Twitter inondé de messages
Sur Twitter, les messages se succédaient pour citer des pensées de Mandela, partager l'émotion et l'admiration que la vie de militantisme de ce géant politique du XXe siècle suscite largement. "Un vrai leader, si ce sont ses derniers jours, j'espère qu'ils sont pleins de l'amour des gens qu'il a le plus aimés", écrit @ABwickfree. Sur un autre compte, Mandela était comparé au héros biblique David, célèbre pour son combat victorieux contre le géant Goliath.

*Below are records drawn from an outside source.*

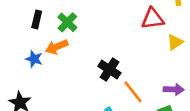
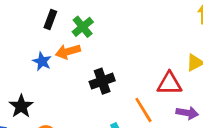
red triangle: (153, 19) -> (169, 84), moved
black cross: (109, 70) -> (102, 81), moved, turned 30

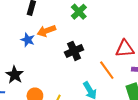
green cross: (83, 27) -> (79, 12), moved

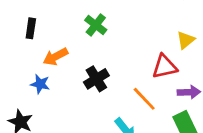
blue star: (28, 40) -> (40, 84), moved

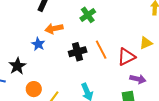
red triangle: (165, 67) -> (126, 57), turned -30
orange line: (144, 99) -> (101, 50), moved

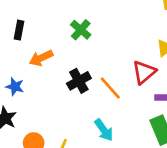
blue star: (38, 44) -> (15, 87), moved
orange line: (101, 50) -> (110, 88), moved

Devant l'hôpital, où son épouse depuis quinze ans Graça Machel reste nuit et jour au chevet de Mandela, le contingent de médias se faisait toujours plus nombreux, tenu à distance par des policiers en faction. Des véhicules officiels, avec des plaques militaires, ont été vus mardi matin passer les grilles d'accès tandis qu'un pan de mur de la clinique a littéralement disparu, tapissé de haut en bas par des fleurs rouges et rose, des ballons, des cartes de voeux, incitant les passants à s'arrêter pour lire les petits mots laissés par la multitude des anonymes.
27 ans de prison
C'est au sortir d'une visite dimanche que le chef de l'État Jacob Zuma a annoncé pour la première fois que le héros national était "dans un état critique à l'hôpital". Il a été admis en urgence le 8 juin. Lors d'une rencontre prévue de longue date avec la presse internationale, il a, le lendemain matin, reconnu que c'était "un moment difficile" tout en se montrant, comme d'habitude, avare de détails sur les traitements médicaux reçus par Mandela.

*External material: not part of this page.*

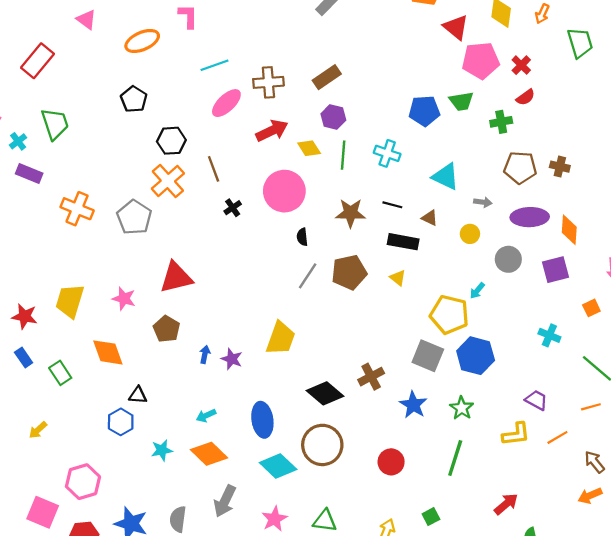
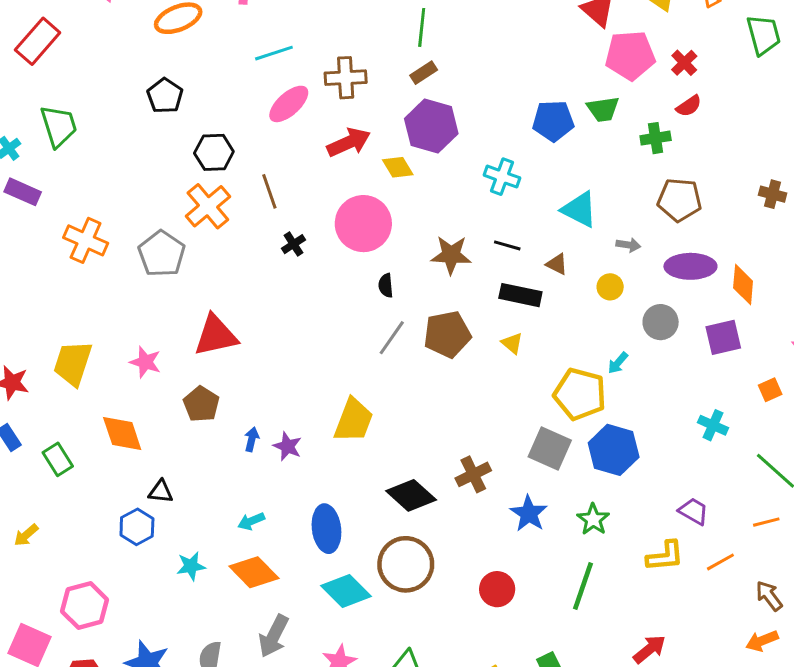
brown rectangle: (327, 77) -> (424, 73), size x0.7
purple hexagon: (333, 117) -> (431, 126), size x1.6
green line: (343, 155) -> (422, 27), moved
brown cross: (560, 167) -> (773, 194), moved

Malgré les circonstances exceptionnelles, Jacob Zuma s'en tient pour l'heure à son agenda. Il a prévu un déplacement à Maputo, au Mozambique, jeudi et s'apprête à recevoir le président américain Barack Obama, attendu vendredi soir pour une visite d'État de trois jours. Considéré comme le père de la jeune démocratie multiraciale sud-africaine, Mandela incarne la fin des souffrances endurées durant le régime raciste de l'apartheid et de trois siècles de domination blanche dans son pays.
Considéré dans les années 1960 comme un terroriste, Mandela a passé 27 ans en prison, dont 18 au bagne de Robben Island, au large du Cap, où le président Obama a prévu une visite-hommage. Libéré en 1990, Mandela a reçu en 1993 le prix Nobel de la paix - conjointement avec le dernier président du régime de l'apartheid, Frederik de Klerk - pour avoir évité une guerre civile que beaucoup disaient inévitable dans un pays meurtri par les brutalités et l'injustice. Premier président noir de son pays de 1994 à 1999, il a quitté le pouvoir, laissant en héritage de nombreuses promesses de changement que son parti l'ANC peine aujourd'hui à honorer.